Any talk of screen time online requires the use of one million disclaimers, and this post is no exception.
Your family’s screen time is not my hill to die on and every family has their own individual circumstances and values around screen time.
For our family, limited screen time is a major priority and has been since before my children were born.
With summer coming on and pandemic restrictions easing, I know many families are interested in reducing the amount of screen time for kids that so much time at home as naturally brought about.
So if you feel great about your family’s screen time, feel free to ignore this post entirely.
If you’re hoping to decrease the screen time for kids at your house, I hope these tips will be helpful.
11 Tips for Decreasing Screen Time for Kids
- Decide WHY you want to decrease screen time. If you’re looking to decrease screen time, it’s helpful to go in with a clear picture of WHY you’re making a change. Do you want your kids playing outside more? Are you tired of constant negotiation about screen time? Do you want your children to have more time for imaginative games or reading? Does screen time make your children grumpy? Is there a lot of whining about screen time? Say aloud or write down the things that are making screen time problematic or the benefits of decreasing screen time.
- Set clear boundaries around screen time usage. It’s hard to enforce something that’s not clear. Decide exactly when, where, and what screens you’re okay with. Maybe that’s a show every morning while you shower. Maybe that’s a family movie on Saturday evenings. Maybe it’s 30 minutes of video games after homework is done. There’s no one right answer – you get to decide! Just make sure you actually decide what YOUR answer is.
- Communicate those boundaries. If your children come in Wednesday morning to turn on their normal breakfast show and you shut it down, you can guess that it’s not going to end in a pleasant way. Sit down in a non-confrontational way and explain that you’d like more time as a family and individuals to do fun, cool, exciting, imaginative things and that means that cutting out some screen time will make more space for that. Make sure everyone is clear on what the expectations are (and it might be helpful to list those somewhere so there isn’t confusion).
- Come up with screen time alternatives. Having a big list of things to do in the moments that normally might be screen time is really helpful. The more ideas you have, the better. Write them down and post them somewhere that everyone can see. If you have pre-readers, pictures or symbols can be very useful.
- Let technology be your friend. There are so many things that can make limiting screen time easier – set devices to turn off at certain times and not turn on again until when you want them to. Devices can also be set to turn off after a certain length of use. If your child is playing video games after school, set an Alexa alarm to go off when they need to be done. It’s super wearing as a parent to always be the one policing screen time, so when you can let the device be the one automatically turning off, that’s MUCH easier on everyone.
- Expect there to be whining. Change is hard and screen time is easy. I would 100% expect whining, crying, and complaining for the first few days. Knowing that it’s going to come makes it way easier to deal with it. Decide beforehand that you are absolutely capable of handling some whining and that it’s not going to make any difference in whether or not a screen gets turned on.
- Remember that giving in will mean MORE whining and negotiating in the future. Kids do the things that work. So if they whined for 5 minutes on the first day and you gave in and let them watch another show, you can pretty much guarantee that they now see whining as a very effective way to get what they wanted and they’ll keep whining and negotiating and complaining MORE because they know it works on you. I say to my children, “You’re welcome to whine as much as you’d like, but it’s not going to change anything.”
- Remind them of the boundaries before screen time starts. If my girls are sitting down to play 25 minutes of ABCMouse, I tell them as I turn on the device, “You can play for 25 minutes. When the timer goes off, are you going to be able to turn it off without complaining? If you can, then you get to do it again tomorrow. If there is a lot of whining, we’ll take off the rest of the week and try again next week.” Reminding them that screen time is a privilege and not a right and what my expectations for them are helps considerably.
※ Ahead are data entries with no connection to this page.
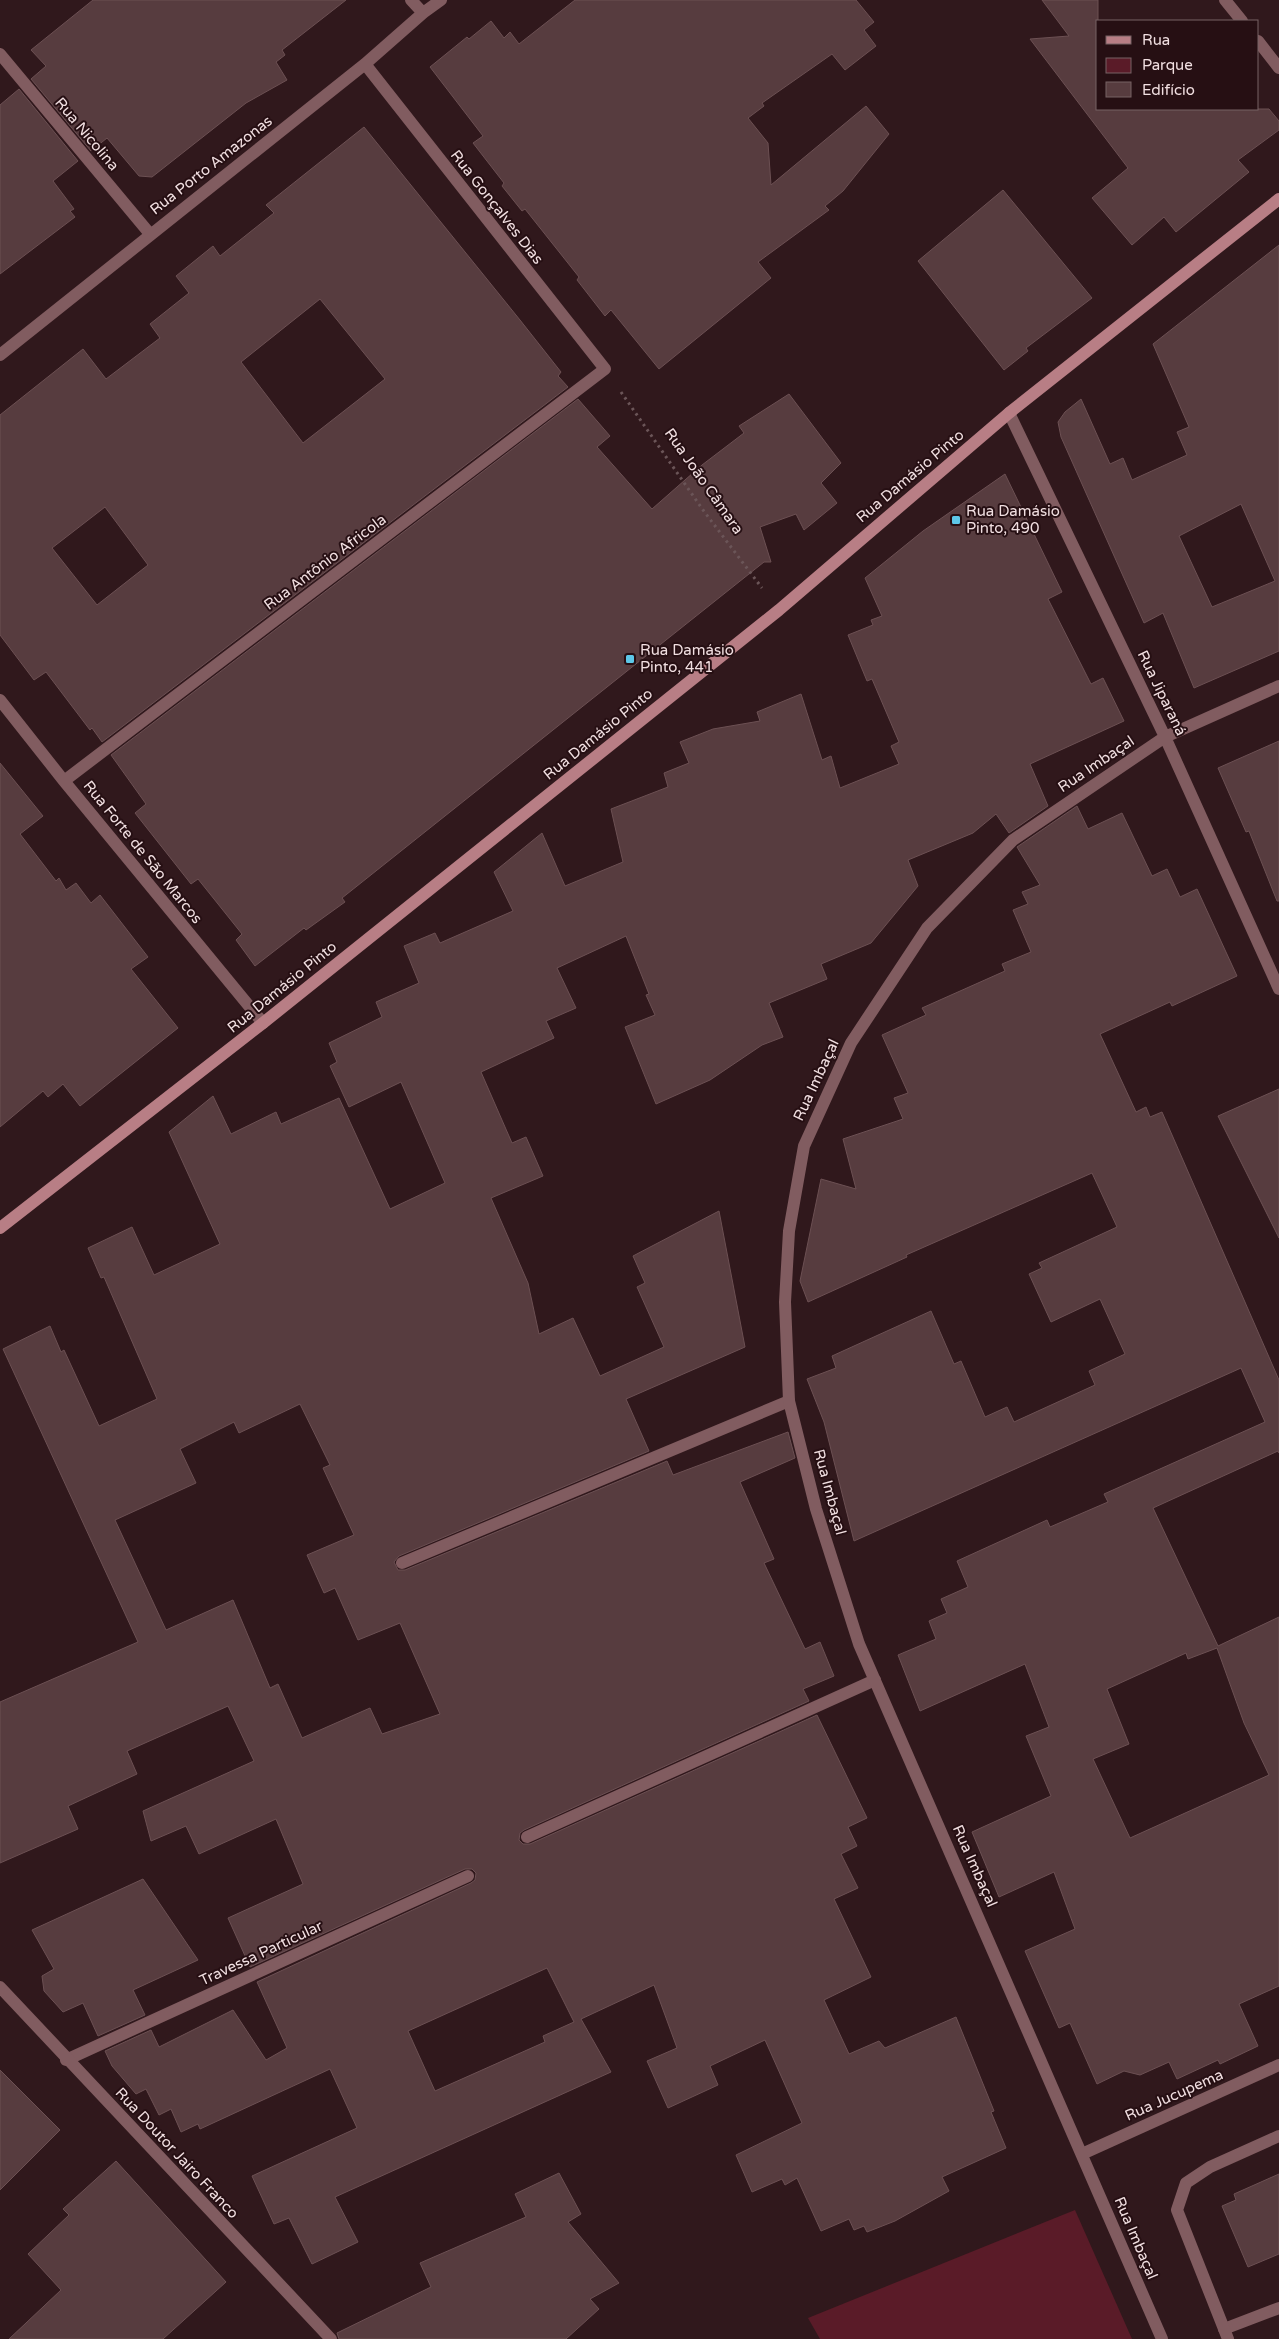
<svg xmlns="http://www.w3.org/2000/svg" width="1279" height="2339" font-family="'Varela Round',sans-serif">
<rect width="100%" height="100%" fill="#30181c"/>
<!-- green -->
<path fill="#5a1b28" d="M1075 2210 1132 2339H820L808 2318Z"/>
<!-- building -->
<path fill="#573c3f" stroke="#6c5053" fill-rule="evenodd" d="M93 0H346L282 50 285 55 276 62 287 80 246 103 152 177 139 176 107 138 91 151 31 79 46 66 31 50Z
M575 0H856L874 22 864 30 876 46 845 70 832 54 762 103 764 106 748 118 768 143 771 185 866 106 889 134 843 191 825 206 829 210 758 262 771 278 659 369 611 310 605 316 577 280 579 277 525 209 522 211 502 186 504 183 473 143 483 136 430 67 467 37 469 39 491 21 504 38 510 32 519 44Z
M1042 0H1098V109H1269L1279 121V130L1238 160 1249 172 1176 232 1164 217 1132 245 1092 198 1128 168 1030 39 1069 36Z
M19 89 78 161 53 181 74 209 70 211 75 217 0 274V105Z
M364 127 520 320 561 372 558 376 568 387 102 742 92 728 90 730 46 672 34 680 0 635V415L83 349 106 379 160 338 150 324 189 293 176 276 213 246 220 256 274 213 266 205ZM320 299 385 379 303 443 241 362ZM105 507 148 565 97 605 52 548Z
M1003 190 1092 298 1026 348 1028 351 1004 370 918 261Z
M1279 245V651L1194 688 1163 613 1144 623 1061 437 1058 422 1065 412 1081 399 1110 464 1123 458 1132 480 1187 455 1177 432 1189 427 1153 344ZM1241 504 1275 581 1212 607 1179 536Z
M789 394 841 463 821 483 837 503 804 530 796 514 760 527 771 562H764L342 898 345 902 306 930 304 928 255 966 236 940 242 934 198 879 191 884 135 813 146 804 111 755 578 399 610 436 597 447 652 509 702 465 744 433 739 426Z
M1005 474 1062 592 1048 599 1091 684 1103 678 1124 721 1030 764 1048 806 1009 833 996 814 973 833 908 860 918 886 871 943 821 964 827 979 769 1003 783 1037 762 1045 710 1080 656 1104 625 1027 655 1015 646 995 649 994 626 936 557 968 576 1008 546 1021 554 1038 481 1072 512 1143 526 1137 543 1176 491 1198 528 1283 539 1334 573 1318 600 1376 664 1347 637 1287 645 1283 633 1256 719 1211 745 1347 626 1399 649 1451 399 1556 394 1562 398 1570H405L667 1461 673 1475 788 1432 795 1458 740 1482 774 1559 764 1563 805 1649 820 1642 834 1676 803 1689 809 1701 524 1830 520 1833 519 1840 523 1844H530L817 1715 867 1818 848 1827 857 1846 841 1854 858 1888 834 1899 871 1977 824 2000 849 2054 879 2041 885 2048 956 2017 994 2111 991 2112 1006 2148 942 2177 949 2191 895 2221 867 2232 864 2226 854 2230 849 2219 821 2231 797 2178 785 2185 782 2179 752 2192 736 2155 802 2123 765 2040 710 2066 718 2085 668 2108 647 2061 677 2048 654 1985 581 2019 611 2072 335 2197 358 2242 312 2264 289 2218 274 2224 252 2176 357 2128 330 2069 200 2129 198 2124 181 2132 171 2109 159 2115 146 2089 136 2094 112 2066 105 2051 151 2030 159 2047 233 2010 266 2060 287 2048 257 1982 471 1883 475 1880 476 1873 472 1869H465L250 1967 228 1918 303 1884 276 1819 199 1854 186 1826 151 1841 143 1811 254 1761 228 1706 127 1751 137 1774 68 1806 78 1829 0 1863V1702L138 1642 3 1349 50 1326 61 1352 64 1350 99 1426 157 1399 104 1277 101 1278 88 1248 132 1227 154 1275 220 1244 169 1132 213 1096 231 1134 276 1112 281 1124 339 1098 390 1209 445 1183 401 1082 349 1107 330 1066 337 1062 329 1043 382 1017 376 1002 419 983 404 946 435 933 440 943 513 911 494 872 542 833 565 886 623 862 611 809 668 787 664 773 689 763 680 742 713 729 760 721 757 712 801 694 822 760 831 756 840 788 899 764 891 746 899 742 872 679 867 681 848 635 873 625 871 620 882 616 865 578 923 531ZM300 1404 330 1465 323 1468 354 1535 307 1555 324 1593 335 1588 358 1640 400 1623 440 1714 382 1734 370 1708 302 1738 278 1684 270 1688 233 1600 166 1630 115 1520 196 1483 180 1449 234 1422 239 1433ZM547 1968 574 2022 543 2036 545 2042 435 2091 408 2031Z
M1279 741V901H1277L1249 831 1246 832 1218 768Z
M0 763 43 816 20 834 56 881 59 878 66 890 76 883 91 903 100 895 148 957 131 969 178 1028 80 1106 63 1084 48 1097 43 1091 0 1127Z
M1077 806 1088 829 1122 813 1152 876 1167 869 1180 897 1197 889 1237 976 1172 1006 1170 1002 1100 1034 1136 1112 1146 1107 1150 1117 1162 1112 1279 1380V1453L1278 1451 1153 1508 1218 1646 1279 1617V1986L1239 2004 1258 2046 1220 2064 1218 2060 1177 2079 1169 2062 1140 2075 1124 2071 1097 2084 1070 2023 1059 2028 1025 1951 1075 1929 1054 1872 999 1897 972 1832 1051 1796 1026 1736 1049 1727 1025 1664 920 1711 898 1655 936 1639 929 1621 947 1613 941 1599 968 1587 957 1561 1047 1520 1050 1527 1108 1502 1104 1494 1265 1422 1241 1368 854 1541 824 1422 807 1379 836 1368 832 1356 931 1311 954 1364 961 1361 985 1417 1007 1407 1014 1422 1095 1385 1089 1371 1125 1354 1100 1299 1051 1322 1029 1274 1042 1268 1039 1263 1117 1227 1092 1173 906 1255 907 1257 808 1302 800 1281 821 1179 856 1189 843 1139 903 1119 894 1098 908 1093 882 1035 926 1015 922 1008 1005 971 1002 964 1031 952 1013 910 1028 904 1022 892 1040 885 1017 847ZM1217 1648 1244 1723 1269 1775 1130 1838 1093 1759 1129 1744 1107 1689 1186 1653 1188 1659Z
M1279 1089V1238L1218 1116Z
M143 1879 198 1960 133 1990 145 2015 98 2036 83 2003 63 2012 44 1991 42 1976 54 1969 32 1930Z
M0 2070 60 2130 0 2190Z
M116 2161 226 2282 163 2339H9L61 2290 28 2254 69 2215 63 2209Z
M559 2173 581 2214 568 2222 619 2283 590 2299 599 2309 566 2339H339L337 2333 431 2287 420 2263 526 2217 515 2194Z
M1279 2174V2254L1248 2267 1222 2206 1236 2200 1234 2194Z"/>
<g fill="none" stroke-linecap="round" stroke-linejoin="round">
<!-- path -->
<path stroke="#6b5558" stroke-width="3" stroke-dasharray="2.5 4" stroke-linecap="butt" d="M621 392 703 510 762 588"/>
<!-- lane -->
<path stroke="#815c60" stroke-width="12" d="M402 1563 789 1401
M527 1837 875 1680
M66 2060 468 1876
M1224 2329 1279 2308"/>
<!-- street -->
<path stroke="#815c60" stroke-width="12" d="M411 0 423 13
M1225 0 1242 21
M1258 41 1279 68
M0 54 150 234
M0 355 365 64 423 13 441 0
M1009 413 1165 737 1279 989
M0 700 64 781 263 1023
M64 781 605 369 365 64
M0 1987 331 2339
M1082 2154 1279 2065
M1162 2339 859 1644 816 1509 789 1401 785 1302 789 1231 804 1146 851 1043 927 928 1013 840 1165 737 1279 686
M1228 2339 1177 2210 1186 2183 1210 2167 1279 2136"/>
<!-- secondary -->
<path stroke="#b87e85" stroke-width="12" d="M0 1228 263 1023 779 610 1009 413 1279 199"/>
</g>
<!-- markers -->
<g fill="#5dc7e8" stroke="#260f13" stroke-width="2">
<rect x="951" y="515" width="10" height="10" rx="2.5"/>
<rect x="625" y="654" width="10" height="10" rx="2.5"/>
</g>
<g text-anchor="middle" dominant-baseline="central" stroke-width="4" stroke-linejoin="round" paint-order="stroke">
<!-- street labels -->
<g font-size="15" fill="#f1dfe1" stroke="#260f13">
<text transform="translate(87 134) rotate(50)">Rua Nicolina</text>
<text transform="translate(211 165) rotate(-38)">Rua Porto Amazonas</text>
<text transform="translate(497 207) rotate(52)">Rua Gonçalves Dias</text>
<text transform="translate(910 476) rotate(-40)">Rua Damásio Pinto</text>
<text transform="translate(704 481) rotate(55)">Rua João Câmara</text>
<text transform="translate(325 562) rotate(-37)">Rua Antônio Africola</text>
<text transform="translate(1162 693) rotate(64)">Rua Jiparaná</text>
<text transform="translate(598 734) rotate(-39)">Rua Damásio Pinto</text>
<text transform="translate(1096 764) rotate(-34)">Rua Imbaçal</text>
<text transform="translate(143 852) rotate(51)">Rua Forte de São Marcos</text>
<text transform="translate(282 987) rotate(-39)">Rua Damásio Pinto</text>
<text transform="translate(816 1080) rotate(-65)">Rua Imbaçal</text>
<text transform="translate(830 1492) rotate(75)">Rua Imbaçal</text>
<text transform="translate(975 1866) rotate(66)">Rua Imbaçal</text>
<text transform="translate(261 1953) rotate(-25)">Travessa Particular</text>
<text transform="translate(1174 2095) rotate(-24)">Rua Jucupema</text>
<text transform="translate(177 2153) rotate(47)">Rua Doutor Jairo Franco</text>
<text transform="translate(1136 2238) rotate(67)">Rua Imbaçal</text>
</g>
<!-- poi labels -->
<g font-size="15" fill="#f1dfe1" stroke="#260f13" text-anchor="start">
<text x="966" y="511">Rua Damásio<tspan x="966" dy="17">Pinto, 490</tspan></text>
<text x="640" y="650">Rua Damásio<tspan x="640" dy="17">Pinto, 441</tspan></text>
</g>
</g>
<!-- legend -->
<rect x="1096" y="20" width="162" height="90" fill="#260f13" stroke="#776265"/>
<rect x="1106" y="36" width="25" height="8" fill="#b87e85" stroke="#776265"/>
<text x="1142" y="45" font-size="15" fill="#f1dfe1">Rua</text>
<rect x="1106" y="58" width="25" height="15" fill="#5a1b28" stroke="#776265"/>
<text x="1142" y="70" font-size="15" fill="#f1dfe1">Parque</text>
<rect x="1106" y="82" width="25" height="15" fill="#573c3f" stroke="#776265"/>
<text x="1142" y="95" font-size="15" fill="#f1dfe1">Edifício</text>
</svg>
- Have a clear next activity after screen time. Before screen time starts, it’s helpful for my children to decide what they’re going to do when the show or game is over – otherwise that post-screen funk can be HARD to get out of. Whether it’s going to play in the backyard, reading a book, finishing some homework, having a snack, jumping on the trampoline or cleaning their room, it makes for a much better transition for everyone to know what comes next.
- Kids get better at entertaining themselves with practice. Like virtually every life skill, your child will get better at figuring out life without screens. It’s okay for them to be bored – the best imaginary games or reading time or musical performances come on the other side of that boredom. And the more they practice entertaining themselves, the better they’ll get at it – this is one the BEST gifts you can give your child. It will serve them well forever.
- Be a good screen time example. It’s hard to convince your kids to reduce their screen time if you spend all your time looking at your phone (I’m as guilty as anyone – it’s a battle for me every single day). Let your kids know that you’re trying to reduce YOUR screen time as well and set boundaries around it and let them remind you when you need to put your phone down too. Working on improving as a family is for sure better than just imposing new rules around screen time on your kids.
Any other tips for reducing screen time for kids? I’d love to hear!